If you haven’t seen the film yet, here is the gist of the story. The Republic survived The Empire but now The Empire has resurfaced as The First Order and it’s pummeled The Republic. The Rebel Alliance has become The Resistance, and they have been decimated by attacks from The First Order. The Jedi Order has also been decimated, and its final Jedi master, Luke Skywalker, has gone into hiding on a remote planet. As the film opens, picking up where The Force Awakens left off, Rey finds and confronts Luke Skywalker for help saving The Resistance. But Skywalker has gone into hiding after suffering a huge personal failure training a future Jedi, Kylo Ren, and Skywalker’s plans are simply to live out his days until death on the hidden planet. Rey asks him to train her but he refuses. Meanwhile, awaiting Rey’s return with Skywalker, leaders of The Resistance flee for their lives from attacks by The First Order, led by a nervous general in charge of a powerful dreadnought and a fleet of destroyers and Supreme Ruler’s (Snokes) highly emotional Jedi trainee, Kylo Ren. The Resistance makes its final stand on a deserted Rebel Alliance outpost, where The First Order will ram the front entrance to capture the remaining rebels and Kylo Ren will face his last remaining powerful foe, a recalcitrant Jedi Master Skywalker.

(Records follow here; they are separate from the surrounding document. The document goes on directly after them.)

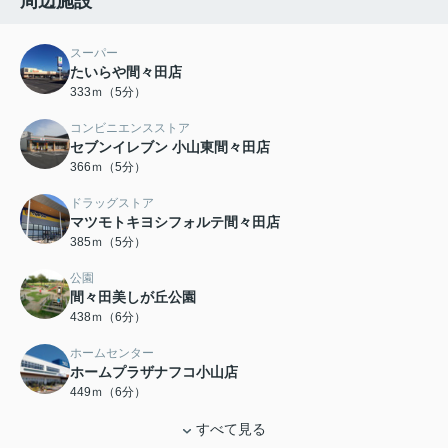
周辺施設
スーパー
たいらや間々田店
333ｍ（5分）
コンビニエンスストア
セブンイレブン 小山東間々田店
366ｍ（5分）
ドラッグストア
マツモトキヨシフォルテ間々田店
385ｍ（5分）
公園
間々田美しが丘公園
438ｍ（6分）
ホームセンター
ホームプラザナフコ小山店
449ｍ（6分）
すべて見る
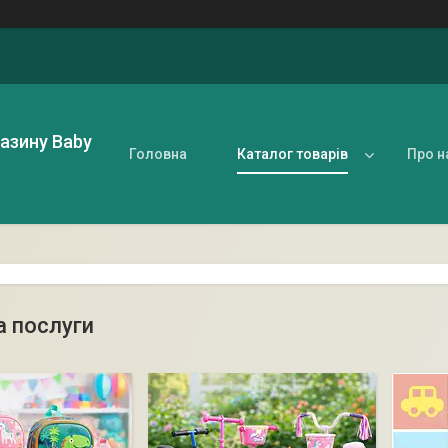
газину Baby
Головна
Каталог товарів
Про н
а послуги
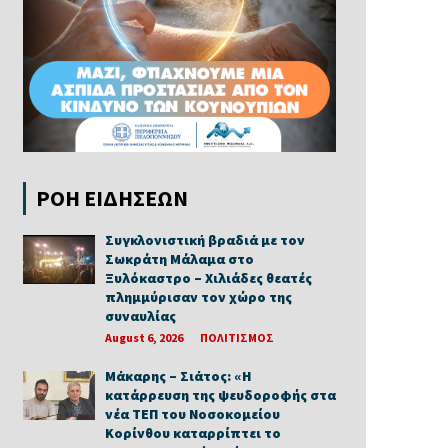
ΡΟΗ ΕΙΔΗΣΕΩΝ
Συγκλονιστική βραδιά με τον
Σωκράτη Μάλαμα στο
Ξυλόκαστρο – Χιλιάδες θεατές
πλημμύρισαν τον χώρο της
συναυλίας
August 6, 2026
ΠΟΛΙΤΙΣΜΟΣ
Μάκαρης – Σιάτος: «Η
κατάρρευση της ψευδοροφής στα
νέα ΤΕΠ του Νοσοκομείου
Κορίνθου καταρρίπτει το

The story is full of half-baked Jedi mind tricks and overly sentimental references to past characters that don’t do them justice. Even the ending is an emotional cliche. The Luke Skywalker of The Last Jedi just isn’t the Luke Skywalker of Star Wars lore (actor Mark Hamill has said as much) -- the J.J. Abrams crew seem to have a fetish for killing off canon characters, just as they did with Han Solo in The Force Awakens. Han Solo didn’t seem like the same Han Solo in that episode, either. The only character who seems like the same ol’ same ol’ is Chewbaca. How can you fake a wooky?

So the uptake is this. Star Wars: The Last Jedi is a deeply flawed movie. We didn’t like it. The more we thought and talked about it, the more we couldn’t shake that indictment. And when we talked to others about it, we discovered that’s what they thought, too.

Should you see The Last Jedi? Sure. See it on the big screen on discount day. Or wait for it to come out on DVD/BlueRay and borrow it from the library. But just be warned: It has enough rough patches to wear the treads off a tire.